Physicians Write a Prescription for Paperwork
MEDIFILE© KEEPS TRACK
By Kira Vermond
When Dr. Christe Ferguson joins her first family practice in Peterborough,
Ont., this month, she plans on running a completely paperless office.
No paper charts, no sticky notes, binders, e-mail printouts or prescription
pads.
The reason? No Time. It gets a lot more complicated than it appears.
People think you have a doctors office no big deal. But there's all
this paper behind the scenes. It gets really annoying, she says.
While the Peterborough Clinic, with its 40 physicians (about half are
family doctors like Dr. Ferguson, the other half are specialists), looks
like any other large clinic on the outside, it is the inside that appealed
to Dr. Ferguson when she went searching for her first practice.
Just over a year ago, Dr. Ron Curtis, another family doctor in the
clinic, helped spearhead a project that brought MediFile©, an integrated
software program dedicated to the medical field, to the office. MediFile©
was created by Edmonton-based Jonoke Software Development Inc. to help
doctors control the paper chase. With it, they can send e-mail, write
prescriptions, send referrals or examine what other doctors have written
in a patient's chart without leaving the platform.
Office staff can also use the same system to schedule appointments
or manage finances. "The information technology changes are coming.
We just wanted a head start," says Dr. Curtis. "It takes a while at
first, but the payback is tremendous."
Since Dr. Ferguson will be new to the clinic, she will not have to
transfer all the paper data from years back. Instead, she will be
starting fresh.
One of the main benefits of using MediFile© system, she says, is that
it cuts down on duplicating work. Instead of writing a prescription
on a pad for a patient, then copying that information into her own files
to be sure she has a record of it, the e-system means she only types
the information once. She then hands the signed printout to the patient
and knows the information is stored on the system.
In the old days, if you were in a rush one day and you just wrote
it on the pad and not your book, it was gone forever, she says.
It also means she has an easily accessible record of every medicine
she has prescribed.
Moreover, pharmacists have a reason to rejoice as more doctors sign
on to electronic programs. "No more illegible handwriting. I'm sure
the pharmacists love it for that. Half the time I'm sure they don't
know what drug to prescribe or how much because people's handwriting
is so awful. [The program] makes it very standardized," Dr. Ferguson
says.
Dr. Curtis, however, thinks the systems best aspect lies in its ability
to help doctors track their patients. If your patient has diabetes,
you can use the reminder services to know to call your patient after
three months and say, 'How are you doing?' he says.
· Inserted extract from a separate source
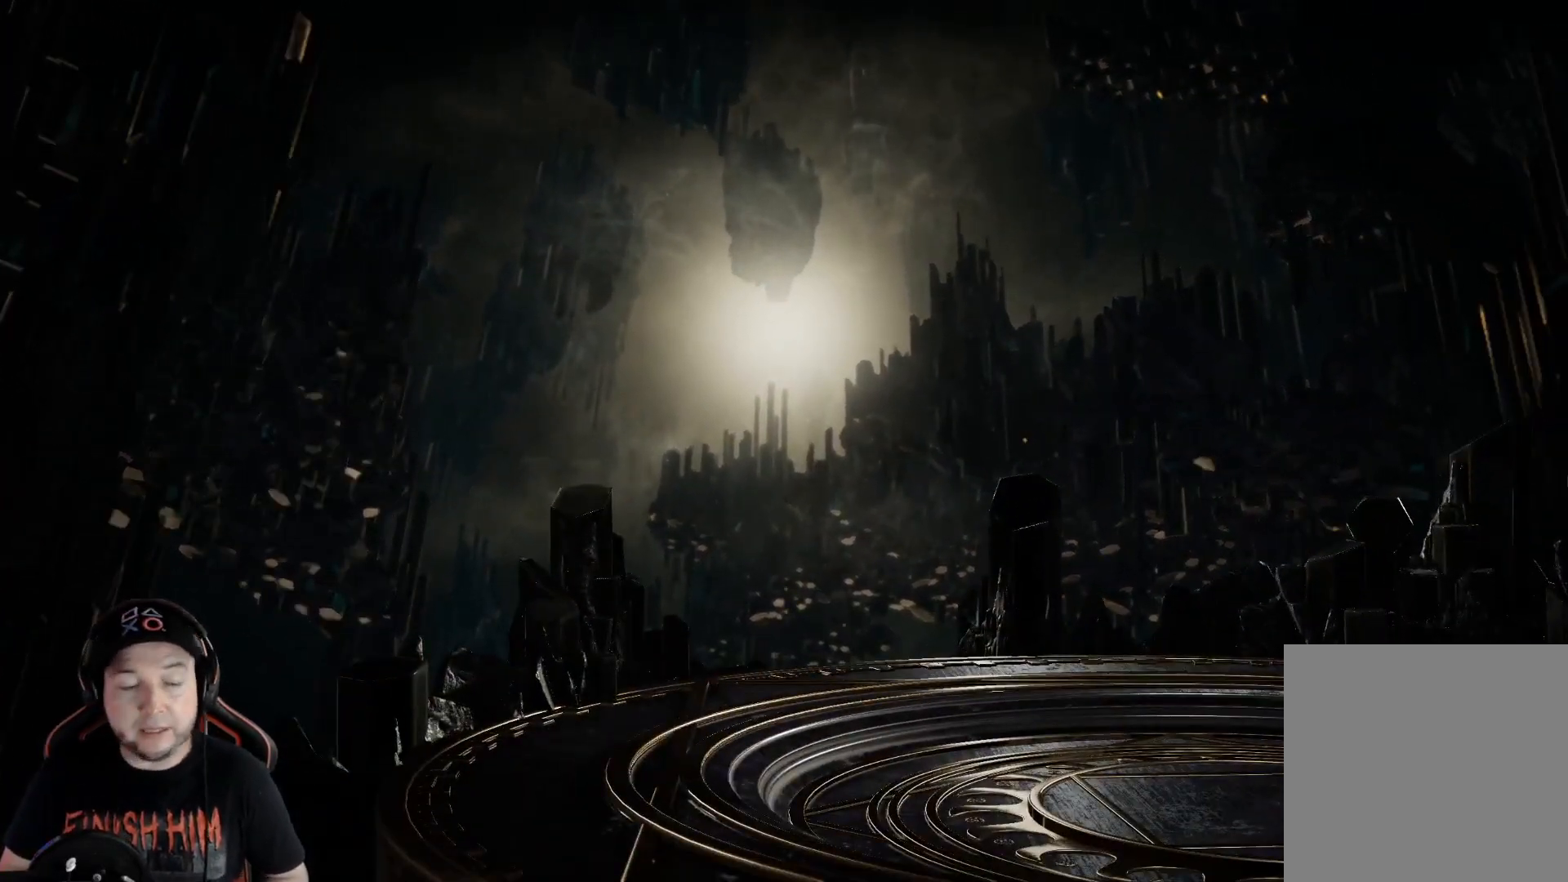
{"buttons": [], "left_stick": "center", "right_stick": "center", "events": []}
Another bonus, says Dr. Curtis, is the fact that every doctor who sees
a particular patient adds to the same chart. So when a physician pulls
up a chart before seeing a patient, he or she instantly know what everyone
else has said about the patient in the past. Using the old system, coordinating
charts could take as long as three weeks if another doctor had to put
the notes in the mail. "Everyone's on the same page," he says. While
the MediFile© system can take a long time to set up, there is another
challenge doctors face when using it. Mainly, how to interact with patients
when a computer sits in the same room sometimes between patient and
physician.
"You need to remember to look them in the eye and not at the computer
screen," says Dr. Curtis. Still, shortening the paper trail is what
draws Dr. Ferguson. She says that anything that can reduce the time
doctors spend on paper-work over the long run is worth the time spent
learning the system. After all, some doctors spend as much as one full
day a week doing paperwork. Considering Peterborough's current family
doctor shortage (it is estimated that 100,000 Peterborough residents
do not have a family doctor), she knows she will be busy. "Spending a
day on paperwork will not be an option. Most of us didn't go into medicine
to do paperwork. So this is perfect because you still have to do it,
but it just makes it that much quicker," she says.